All’Angelus, papa Francesco riflette sul Vangelo di Matteo, in cui risuona l’invito che Gesù rivolge ai suoi discepoli a non avere paura di fronte alle sfide della vita e alle avversità.

Cari fratelli e sorelle, buongiorno!
Nel Vangelo di questa domenica (cfr Mt 10,26-33) risuona l’invito che Gesù rivolge ai suoi discepoli a non avere paura, ad essere forti e fiduciosi di fronte alle sfide della vita, preavvisandoli delle avversità che li attendono. Il brano odierno fa parte del discorso missionario, con cui il Maestro prepara gli Apostoli alla prima esperienza di annuncio del Regno di Dio. Gesù li esorta con insistenza a “non avere paura”. La paura è uno dei nemici più brutti della nostra vita cristiana. Gesù esorta: “Non abbiate paura”, “non abbiate paura”. E Gesù descrive tre situazioni concrete che essi si troveranno ad affrontare.
Anzitutto, la prima, l’ostilità di quanti vorrebbero zittire la Parola di Dio, edulcorandola, annacquandola, o mettendo a tacere chi la annuncia. In questo caso, Gesù incoraggia gli Apostoli a diffondere il messaggio di salvezza che Lui ha loro affidato. Per il momento, Lui lo ha trasmesso con cautela, quasi di nascosto, nel piccolo gruppo dei discepoli. Ma loro dovranno dire “nella luce”, cioè apertamente, e annunciare “dalle terrazze” – così dice Gesù – cioè pubblicamente, il suo Vangelo.

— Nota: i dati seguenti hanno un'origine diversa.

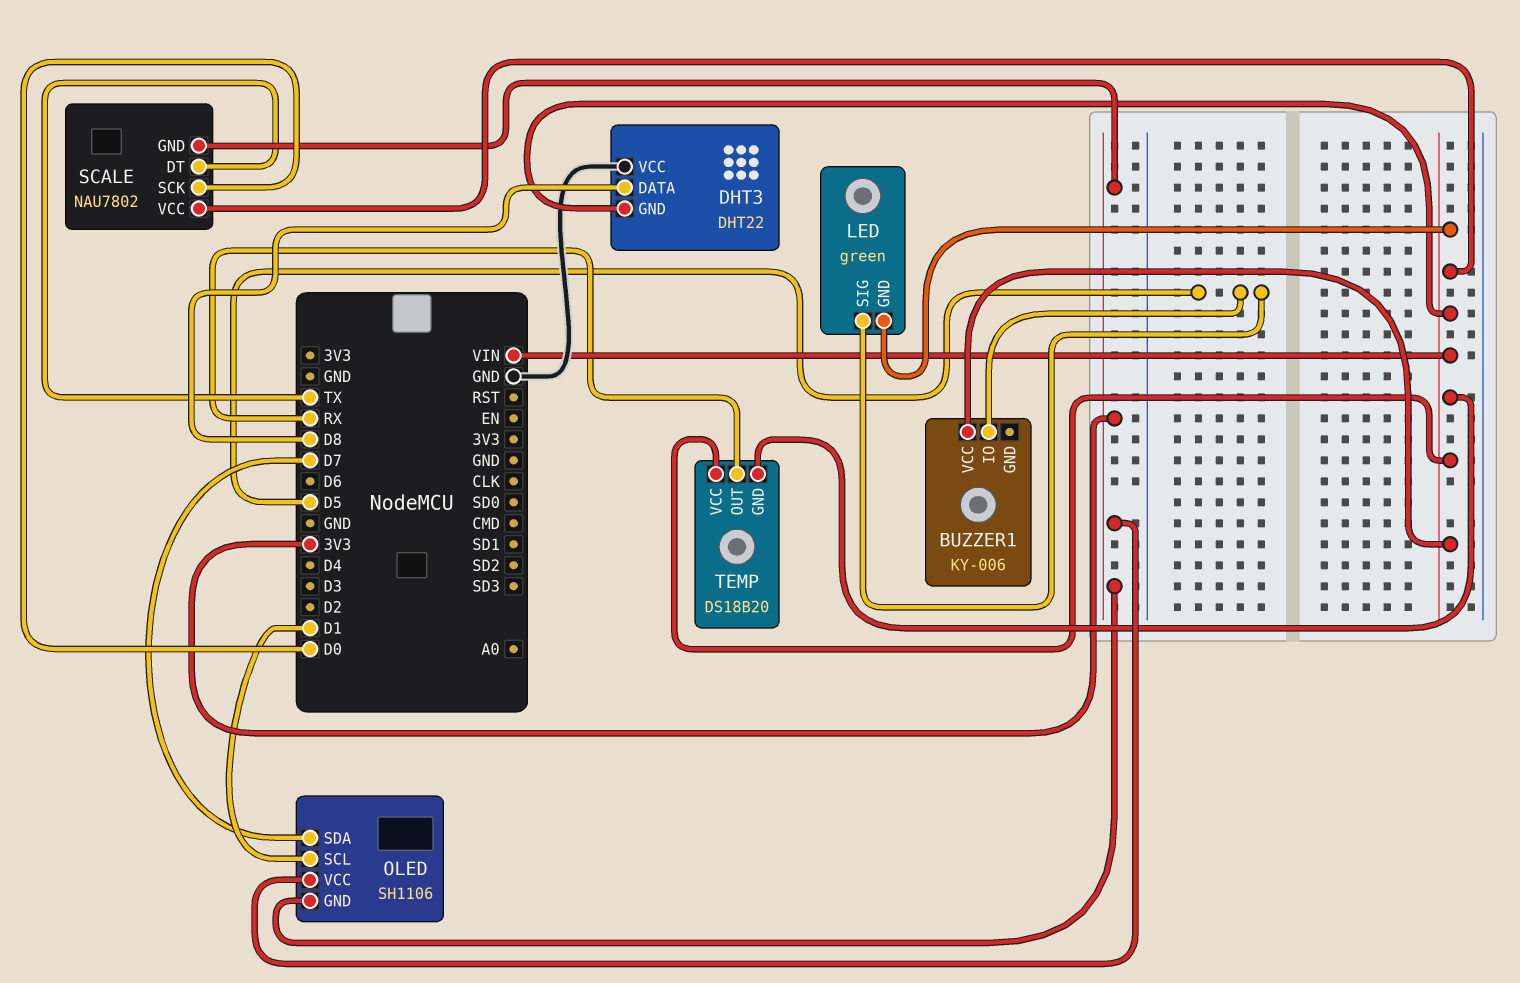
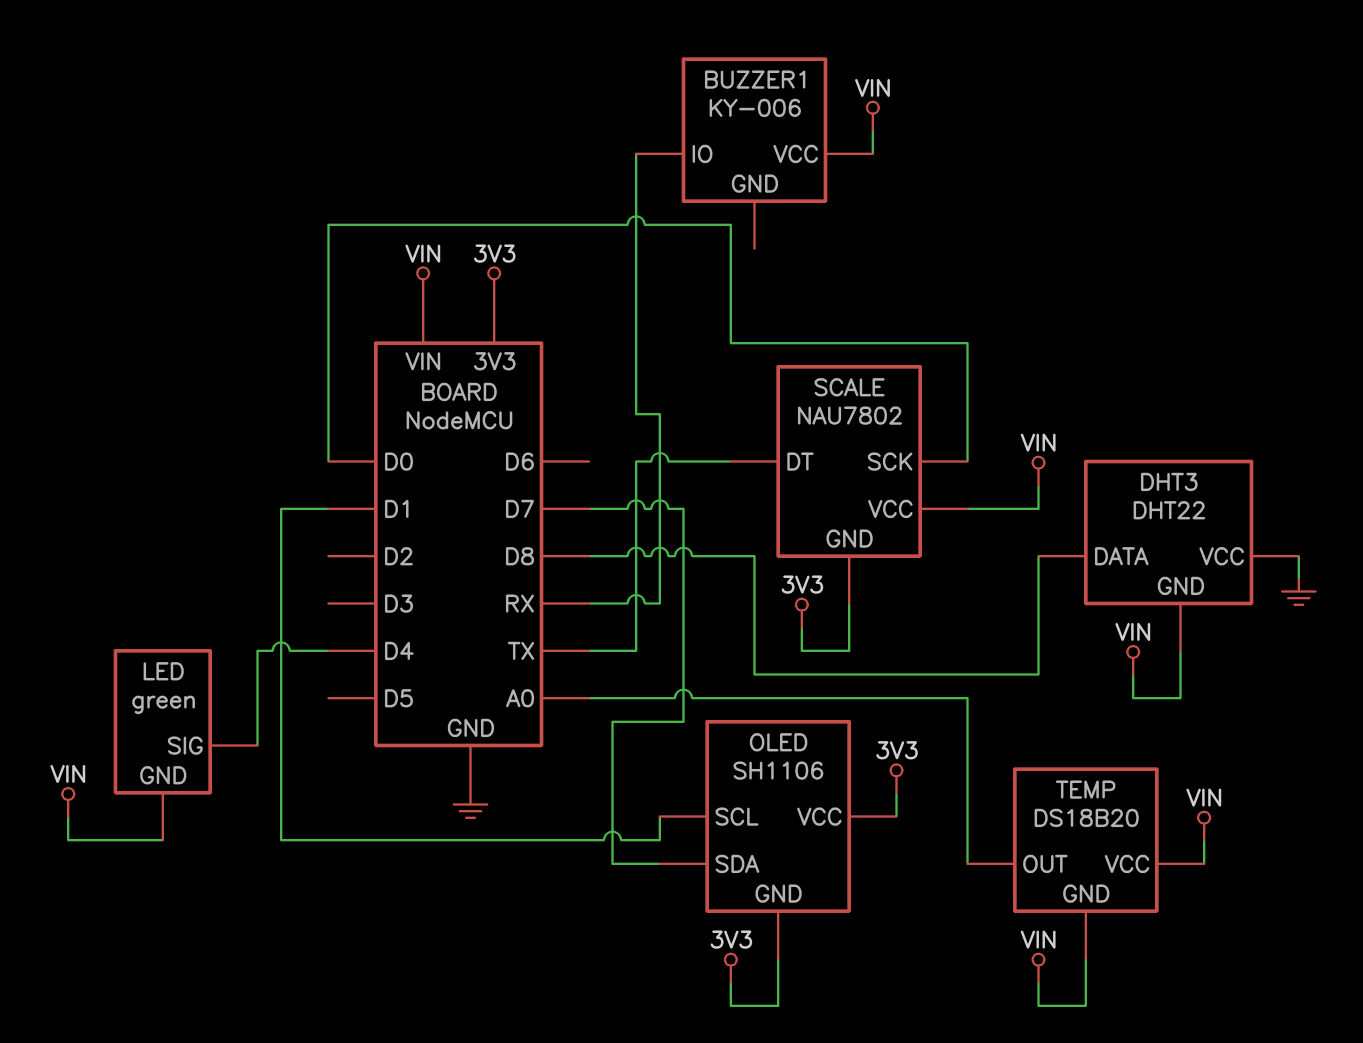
BUZZER1 pin IO: D5 -> RX
LED pin SIG: D5 -> D4
TEMP pin OUT: RX -> A0

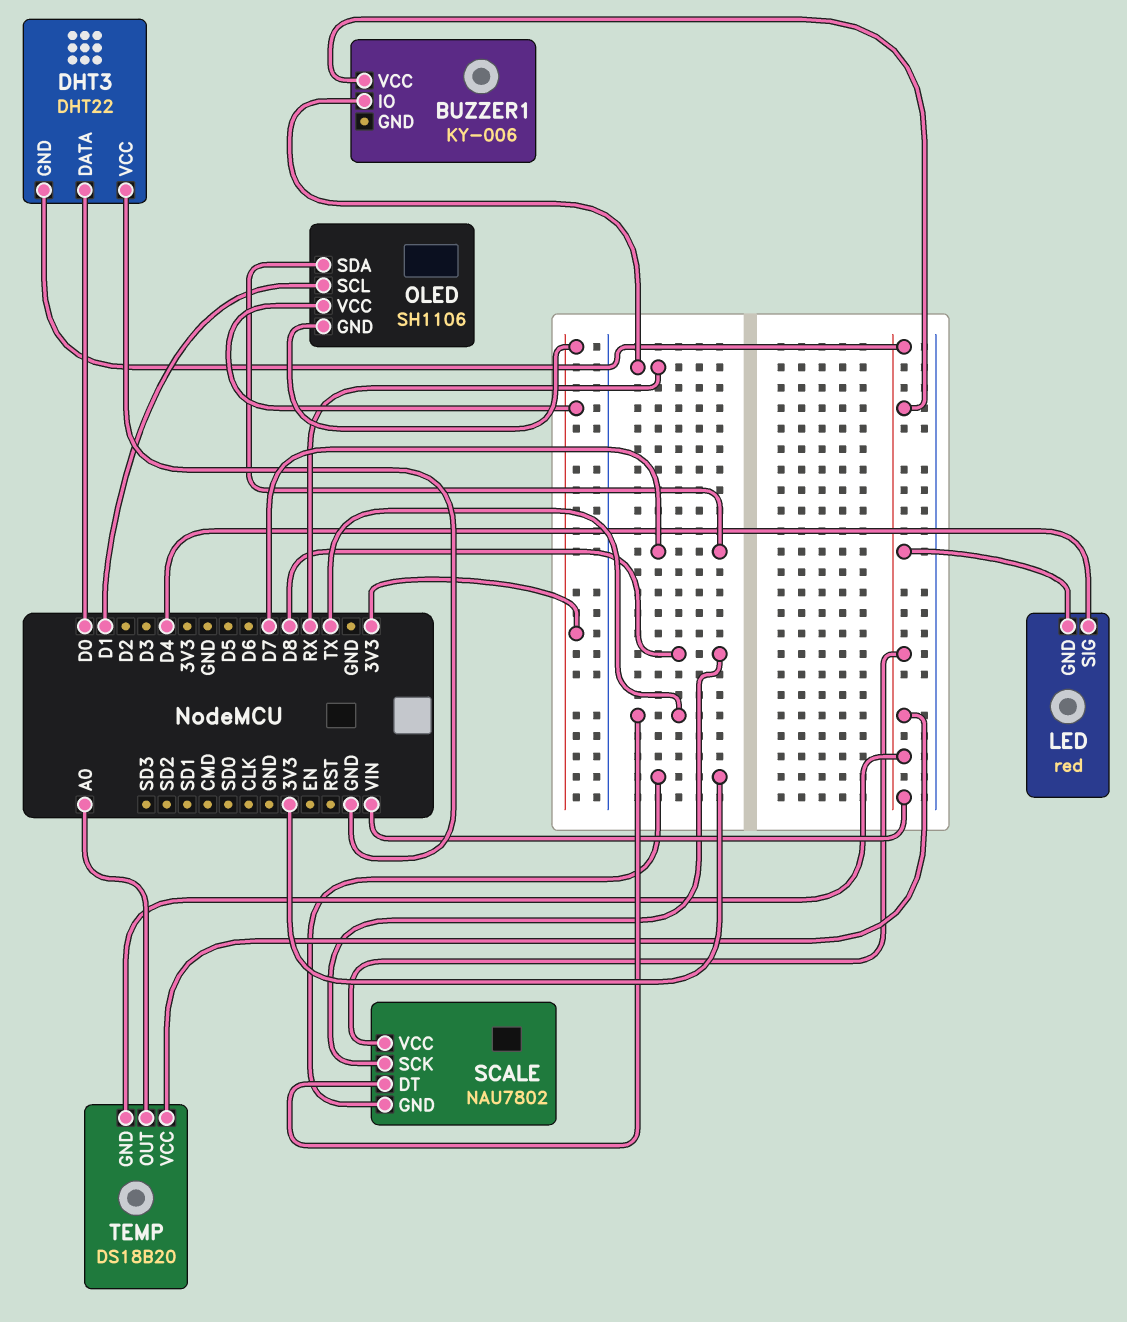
DHT3 pin DATA: D8 -> D0
LED: green -> red
SCALE pin SCK: D0 -> D8

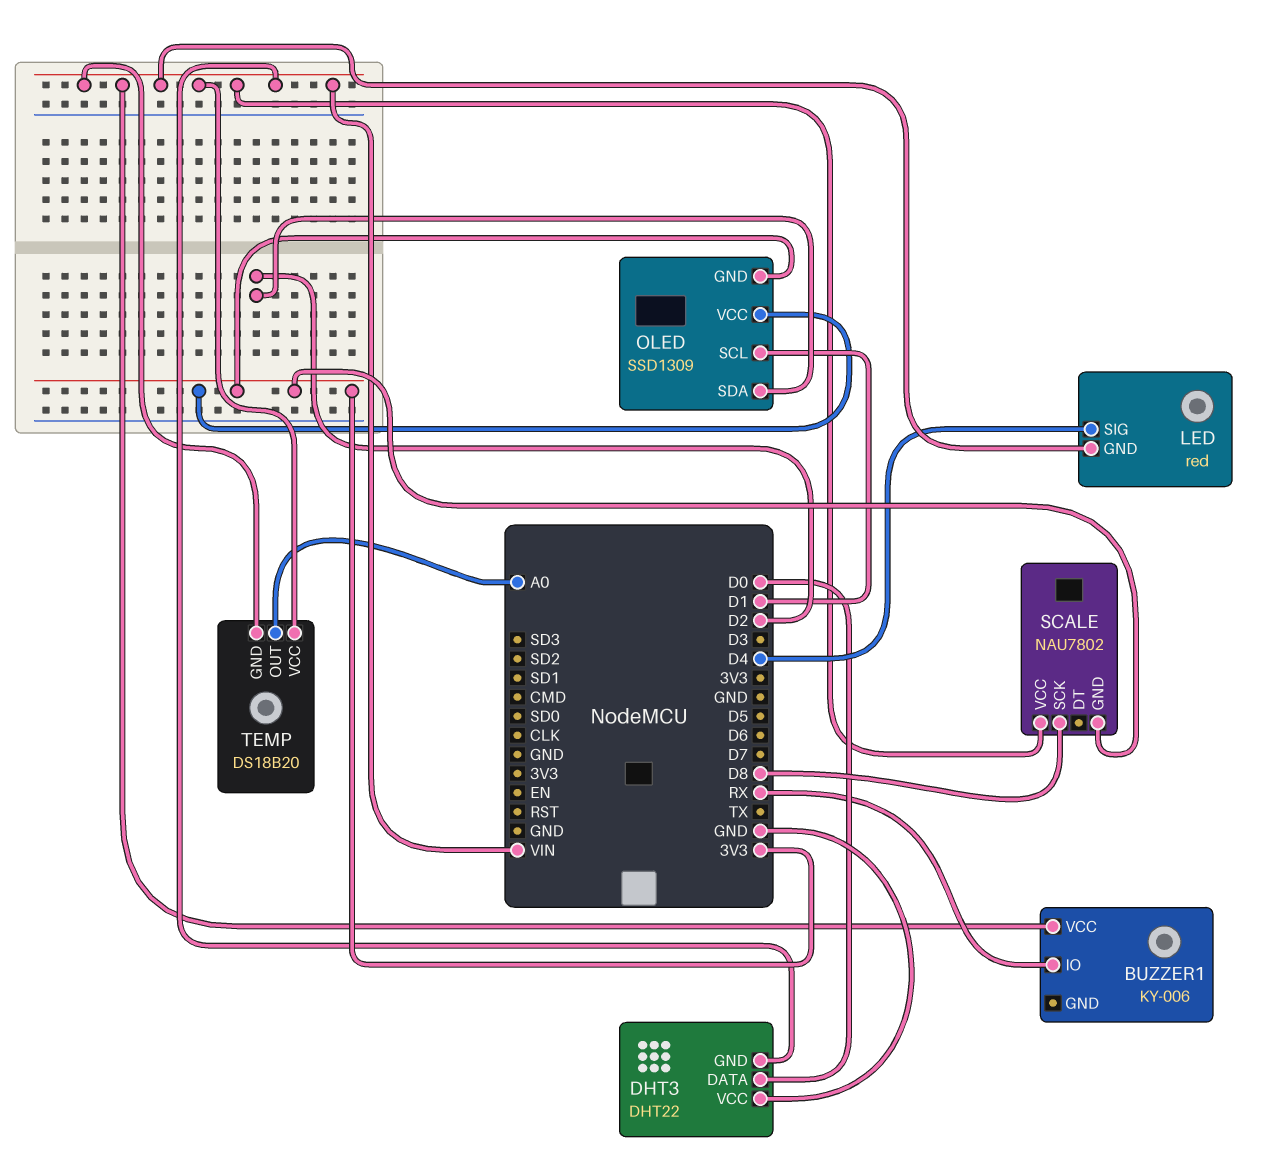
OLED: SH1106 -> SSD1309
OLED pin SDA: D7 -> D2
SCALE pin DT: TX -> none

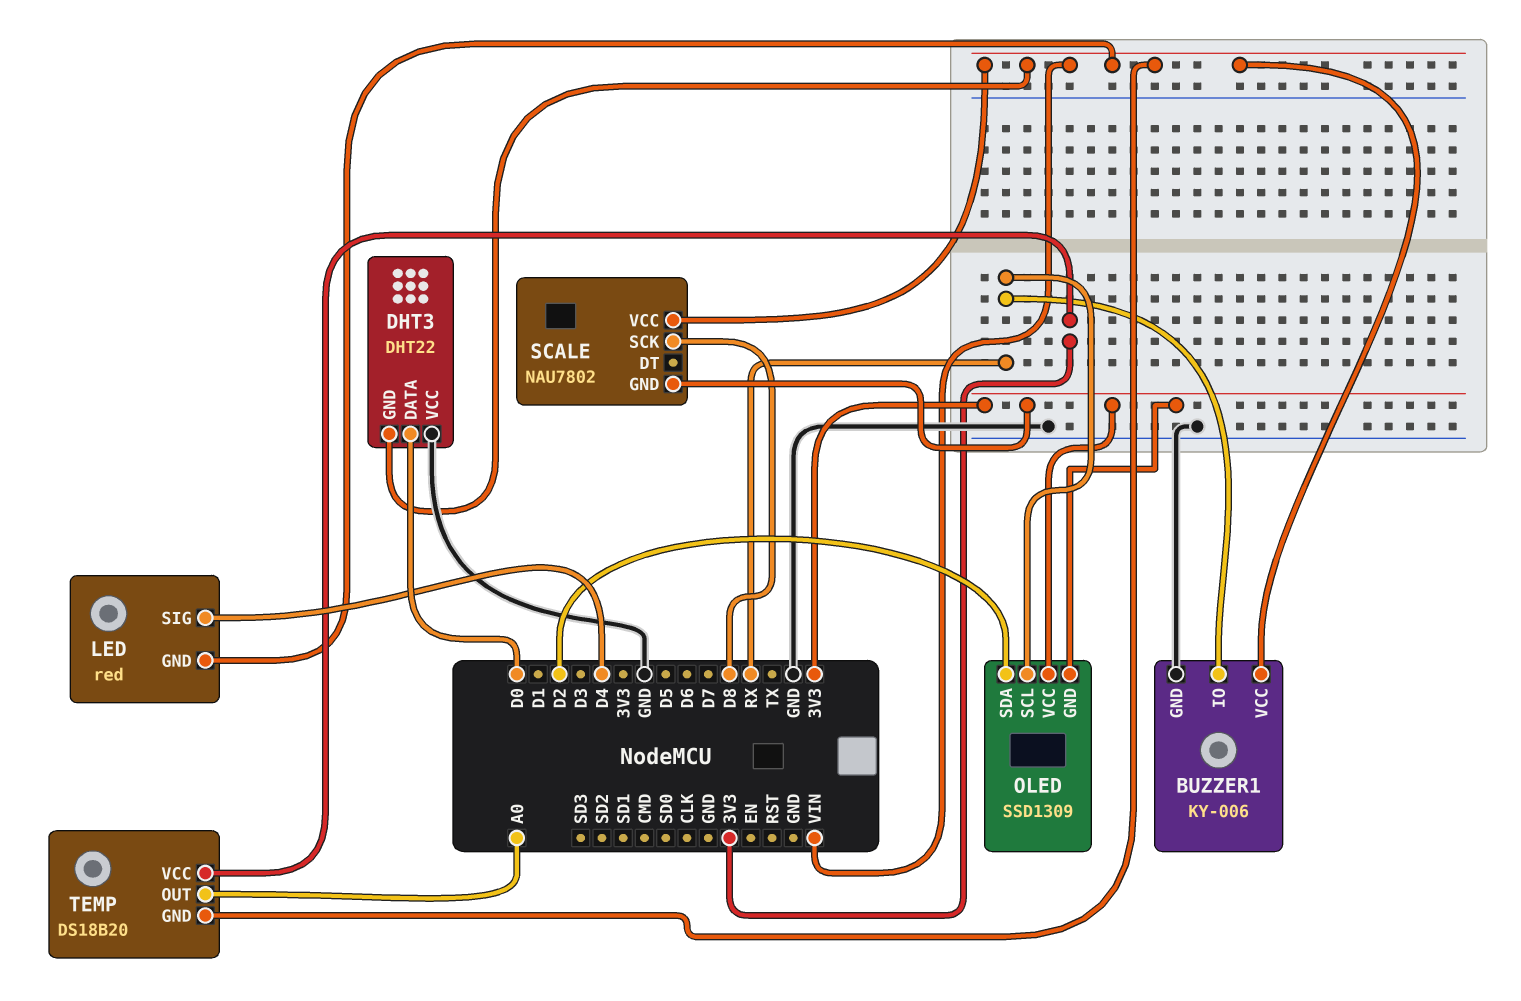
BUZZER1 pin GND: none -> GND
OLED pin SCL: D1 -> RX
TEMP pin VCC: VIN -> 3V3

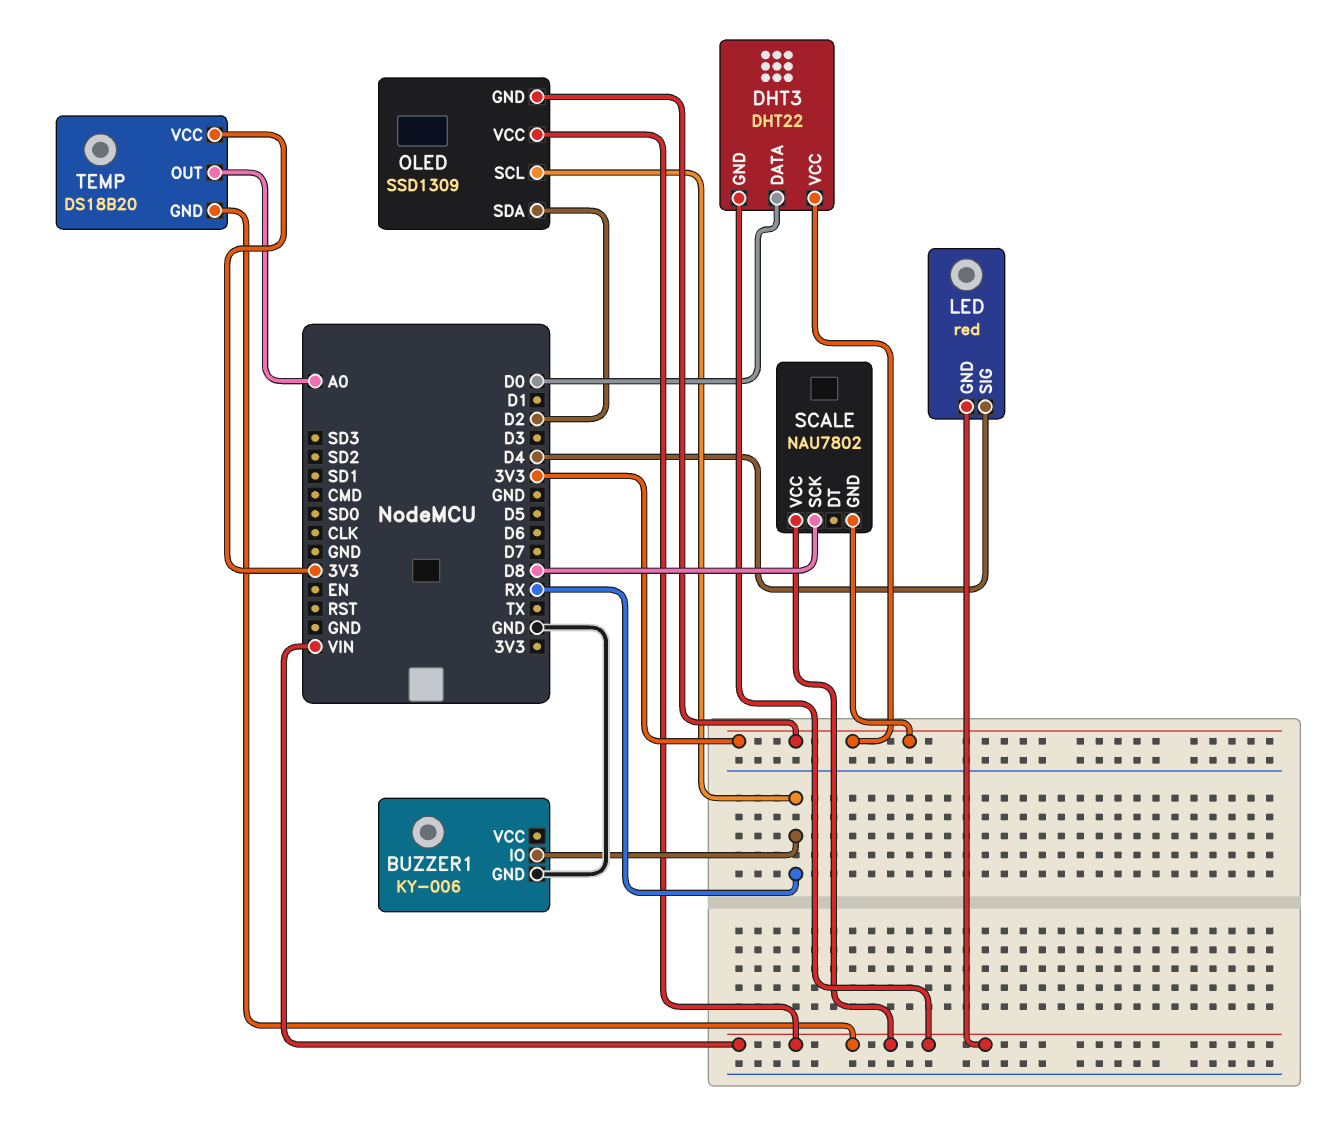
BUZZER1 pin VCC: VIN -> none
DHT3 pin VCC: GND -> 3V3
OLED pin VCC: 3V3 -> VIN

La seconda difficoltà che i missionari di Cristo incontreranno è la minaccia fisica contro di loro, cioè la persecuzione diretta contro le loro persone, fino all’uccisione. Questa profezia di Gesù si è realizzata in ogni tempo: è una realtà dolorosa, ma attesta la fedeltà dei testimoni. Quanti cristiani sono perseguitati anche oggi in tutto il mondo! Soffrono per il Vangelo con amore, sono i martiri dei nostri giorni. E possiamo dire con sicurezza che sono più dei martiri dei primi tempi: tanti martiri, soltanto per il fatto di essere cristiani. A questi discepoli di ieri e di oggi che patiscono la persecuzione, Gesù raccomanda: «Non abbiate paura di quelli che uccidono il corpo, ma non hanno potere di uccidere l’anima» (v. 28). Non bisogna lasciarsi spaventare da quanti cercano di spegnere la forza evangelizzatrice con l’arroganza e la violenza. Nulla, infatti, essi possono contro l’anima, cioè contro la comunione con Dio: questa, nessuno può toglierla ai discepoli, perché è un dono di Dio. La sola paura che il discepolo deve avere è quella di perdere questo dono divino, la vicinanza, l’amicizia con Dio, rinunciando a vivere secondo il Vangelo e procurandosi così la morte morale, che è l’effetto del peccato.
Il terzo tipo di prova che gli Apostoli si troveranno a fronteggiare, Gesù la indica nella sensazione, che alcuni potranno sperimentare, che Dio stesso li abbia abbandonati, restando distante e silenzioso. Anche qui esorta a non avere paura, perché, pur attraversando queste e altre insidie, la vita dei discepoli è saldamente nelle mani di Dio, che ci ama e ci custodisce. Sono come le tre tentazioni: edulcorare il Vangelo, annacquarlo; seconda, la persecuzione; e terza, la sensazione che Dio ci ha lasciati da soli. Anche Gesù ha sofferto questa prova nell’orto degli ulivi e sulla croce: “Padre, perché mi hai abbandonato?”, dice Gesù. Alle volte si sente questa aridità spirituale; non ne dobbiamo avere paura. Il Padre si prende cura di noi, perché grande è il nostro valore ai suoi occhi. Ciò che importa è la franchezza, è il coraggio della testimonianza, della testimonianza di fede: “riconoscere Gesù davanti agli uomini” e andare avanti facendo del bene.
Maria Santissima, modello di fiducia e di abbandono in Dio nell’ora dell’avversità e del pericolo, ci aiuti a non cedere mai allo sconforto, ma ad affidarci sempre a Lui e alla sua grazia, perché la grazia di Dio è sempre più potente del male.